*Tugas yang Dikerjakan*.
**1)** Ulangi dengan persis bagian berita tentang penolakan masjid raya di Manokwari dari "menegaskan semenjak dulu" sampai "mengunjungi warga muslim.".
**2)** Tolong lanjutkan berita tentang penolakan masjid raya di Manokwari, mulai setelah kalimat terakhirnya.

*Kutipan Terpilih*.
******

Muhammadiyah Papua Barat Nilai Unjuk Rasa Penolakan Masjid Raya Berpotensi Letupkan Konflik Sosial
pada tanggal
Wednesday, 4 November 2015
MANOKWARI – Ketua Pimpinan Wilayah Muhammadiyah Papua Barat, Dr Mulyadi Djaya mengatakan aksi demonstrasi dengan mengerahkan massa besar-besaran untuk melakukan penolakan pendirian masjid raya sebagai Islamic Centre di Manokwari seperti yang terjadi pada Kamis lalu (29/10), sebenarnya tidak perlu terjadi. Syaratnya adalah bila kalau kedua belah pihak atau kelompok patuh dan taat dengan keputusan pertemuan yang difasilitasi oleh Polda Papua Barat pada bulan September lalu.
“Bila ada persoalan yang mengganjal maka seharusnya semua itu kemudian diserahkan kepada Pemerintah yang memang sudah memiliki payung hukum tentang pendirian rumah ibadah,’’ kata Mulyadi, yang juga dosen di Universitas Negeri Papua di Manokwari, kepada Republika, Selasa (3/11).
Mulyadi menegaskan demontrasi besar-besaran yang membawa soal isu suku agama ras dan antargolongan (SARA) punya risiko yang tinggi atas terjadinya gangguan kemanan dan meletupkan konflik sosial. Hal ini karenaa aksi tersebut sangat mudah disusupi pihak lain yang tidak menginginkan kondisi Papua, khususnya Manokwari tetap dalam aman dan damai.
“Apalagi kini situasinya menjelang ajang pemilukada yang akan berlangsung pada Desember nanti. Maka akan sangat mudah dimanfaatkan oleh orang-orang yang sengaja ummat beragama di Manokwari pecah berkeping-keping,’’ katanya.
menegaskan semenjak dulu masyarakat Papua, khususnya Manokwari, telah hidup berdampingan semua agama dan suku yang datang dari dalam dan luar Papua secara damai. Mereka pun saling menghormati setiap perayaan hari-hari besar agama seperti hari raya Idhul Fitri, di mana dari pihak yang menganut agama non muslim mengunjungi warga muslim.
"Dan sebaliknya ketika hari raya natal dan tahun baru keluarga muslim pun membalasnya dengan mengunjungi keluarga Nasrani. Toleransi sangat baik, kenapa kita harus merusak suasana yang sudah terbina dengan baik ini," kata Mulyadi.

******

*Daftar Catatan*.
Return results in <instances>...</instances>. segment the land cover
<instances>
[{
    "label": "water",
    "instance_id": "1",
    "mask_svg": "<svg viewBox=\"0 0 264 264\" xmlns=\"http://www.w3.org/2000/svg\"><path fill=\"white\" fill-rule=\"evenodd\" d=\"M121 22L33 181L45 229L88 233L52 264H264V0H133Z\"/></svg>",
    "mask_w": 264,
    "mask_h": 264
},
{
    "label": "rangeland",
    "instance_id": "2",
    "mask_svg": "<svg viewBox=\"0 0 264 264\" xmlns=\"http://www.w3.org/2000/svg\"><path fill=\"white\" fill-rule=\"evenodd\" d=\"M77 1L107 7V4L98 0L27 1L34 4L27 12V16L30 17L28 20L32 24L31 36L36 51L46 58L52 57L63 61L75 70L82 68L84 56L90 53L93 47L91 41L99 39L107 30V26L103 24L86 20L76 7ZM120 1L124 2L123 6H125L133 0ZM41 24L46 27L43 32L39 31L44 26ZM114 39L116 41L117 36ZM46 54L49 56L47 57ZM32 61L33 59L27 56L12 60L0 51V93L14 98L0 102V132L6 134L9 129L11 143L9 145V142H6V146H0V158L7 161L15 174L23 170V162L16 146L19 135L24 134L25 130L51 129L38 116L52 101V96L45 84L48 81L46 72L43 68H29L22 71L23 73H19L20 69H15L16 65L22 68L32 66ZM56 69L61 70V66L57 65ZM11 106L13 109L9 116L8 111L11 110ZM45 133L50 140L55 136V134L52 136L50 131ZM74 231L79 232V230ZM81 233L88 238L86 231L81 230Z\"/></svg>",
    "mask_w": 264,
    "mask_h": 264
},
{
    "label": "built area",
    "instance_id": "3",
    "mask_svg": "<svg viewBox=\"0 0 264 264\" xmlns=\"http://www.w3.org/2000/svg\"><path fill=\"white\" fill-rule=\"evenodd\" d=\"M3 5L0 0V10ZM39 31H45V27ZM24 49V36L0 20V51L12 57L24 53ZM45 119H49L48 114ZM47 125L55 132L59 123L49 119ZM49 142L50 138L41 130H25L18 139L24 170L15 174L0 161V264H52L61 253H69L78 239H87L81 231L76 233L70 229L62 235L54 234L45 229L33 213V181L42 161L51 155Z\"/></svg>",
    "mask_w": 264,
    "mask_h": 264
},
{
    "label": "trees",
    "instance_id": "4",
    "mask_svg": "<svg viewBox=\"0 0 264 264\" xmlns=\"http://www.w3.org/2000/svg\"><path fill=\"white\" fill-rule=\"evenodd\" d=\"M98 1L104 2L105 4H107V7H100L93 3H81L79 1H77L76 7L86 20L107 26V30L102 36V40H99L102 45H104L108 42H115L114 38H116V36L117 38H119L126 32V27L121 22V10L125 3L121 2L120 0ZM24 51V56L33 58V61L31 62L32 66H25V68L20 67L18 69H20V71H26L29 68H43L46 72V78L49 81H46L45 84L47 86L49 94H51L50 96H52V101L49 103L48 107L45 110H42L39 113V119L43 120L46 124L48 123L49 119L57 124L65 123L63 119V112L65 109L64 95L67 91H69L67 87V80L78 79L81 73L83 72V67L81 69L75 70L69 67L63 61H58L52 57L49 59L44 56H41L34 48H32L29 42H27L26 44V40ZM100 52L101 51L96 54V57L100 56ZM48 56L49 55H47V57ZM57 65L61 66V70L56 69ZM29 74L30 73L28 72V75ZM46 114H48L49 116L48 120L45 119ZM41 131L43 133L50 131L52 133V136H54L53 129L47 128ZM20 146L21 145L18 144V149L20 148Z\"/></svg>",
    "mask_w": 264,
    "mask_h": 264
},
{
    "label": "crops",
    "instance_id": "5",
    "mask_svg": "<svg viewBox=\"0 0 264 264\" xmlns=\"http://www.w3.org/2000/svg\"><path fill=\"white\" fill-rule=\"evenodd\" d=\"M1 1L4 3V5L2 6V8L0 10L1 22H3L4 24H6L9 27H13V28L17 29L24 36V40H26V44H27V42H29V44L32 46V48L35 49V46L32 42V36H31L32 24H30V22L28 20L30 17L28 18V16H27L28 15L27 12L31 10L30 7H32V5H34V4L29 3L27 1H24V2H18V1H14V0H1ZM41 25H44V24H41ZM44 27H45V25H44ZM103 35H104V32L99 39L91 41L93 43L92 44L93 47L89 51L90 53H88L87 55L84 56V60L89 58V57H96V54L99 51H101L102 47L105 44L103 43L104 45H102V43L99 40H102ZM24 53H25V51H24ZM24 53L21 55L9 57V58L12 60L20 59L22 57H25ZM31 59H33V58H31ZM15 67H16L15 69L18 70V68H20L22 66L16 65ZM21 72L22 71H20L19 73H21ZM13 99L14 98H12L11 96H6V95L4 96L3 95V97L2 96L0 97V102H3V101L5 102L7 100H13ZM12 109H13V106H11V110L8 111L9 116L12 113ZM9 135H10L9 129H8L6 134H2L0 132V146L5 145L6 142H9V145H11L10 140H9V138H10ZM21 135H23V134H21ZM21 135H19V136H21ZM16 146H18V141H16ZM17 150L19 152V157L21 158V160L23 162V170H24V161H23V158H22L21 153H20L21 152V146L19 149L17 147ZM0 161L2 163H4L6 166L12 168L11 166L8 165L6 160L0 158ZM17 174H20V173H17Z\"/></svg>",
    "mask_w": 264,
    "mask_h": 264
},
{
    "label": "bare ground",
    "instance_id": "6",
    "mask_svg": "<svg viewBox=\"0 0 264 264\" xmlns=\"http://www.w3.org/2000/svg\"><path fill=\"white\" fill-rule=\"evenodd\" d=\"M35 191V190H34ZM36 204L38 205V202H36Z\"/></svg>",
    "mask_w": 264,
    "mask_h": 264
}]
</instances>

******

*Jawaban per Tugas*.
**1)**
menegaskan semenjak dulu masyarakat Papua, khususnya Manokwari, telah hidup berdampingan semua agama dan suku yang datang dari dalam dan luar Papua secara damai. Mereka pun saling menghormati setiap perayaan hari-hari besar agama seperti hari raya Idhul Fitri, di mana dari pihak yang menganut agama non muslim mengunjungi warga muslim.

**2)**
Menurut dia, pengalaman para tokoh penyebar agama pun di masa lalu tidak pernah membuat konflik di kalangan masyarakat Papua, khususnya Manokwari itu. Bahkan, kedua pihak bisa saling bersikap lapang dada dan bahkan membantu satu sama lain. Penguasa kawasan Manokwari, yakni Sultan Tidore, tak mempermasalahkan kedatangan penyebar agama dari kalangan Kristen.
"Jadi harus kita kembali mengingat bagaimana toleransi itu sudah diperlihatkan oleh zending Ottow dan Geissler ketika menyebarkan agama Kristen di Tanah Papua yang mendarat di Pulau Mansinam Manokwari pada tahun 5 Februari 1855. Dia bisa sampai ke Manokwari setelah mendapatkan izin dari Sultan Tidore. Bukan hanya itu mereka diantar menggunakan perahu oleh orang Tidore yang Muslim. Nah, contoh toleransi seperti inilah yang harus kita pertahankan," tegas Mulyadi.
Ia menegaskan sebagai konsekuensi kota Manokwari sebagai ibu kota provinsi menuju kota prametropolitan, maka dipastikan terjadi dinamisasi perubahan besar yang mempengaruhi tata kehidupan bermasyarakatnya. Sebagian warga yang dulunya hidup subsisten dan barter, kini harus berhadapan gaya kehidupan baru dengan pola hidup konsumtif dn kompetetif.
"Atas terjadinya situasi seperti itu, maka pastilah akan terjadi masalah psikososial atau culture shock. Maka di sinilah diperlukan kejelian Pemerintah melihat perubahan socsal yang terjadi melalui program-program pembangunan sosial, ekonomi, dan politik,’’ kata Mulyadi.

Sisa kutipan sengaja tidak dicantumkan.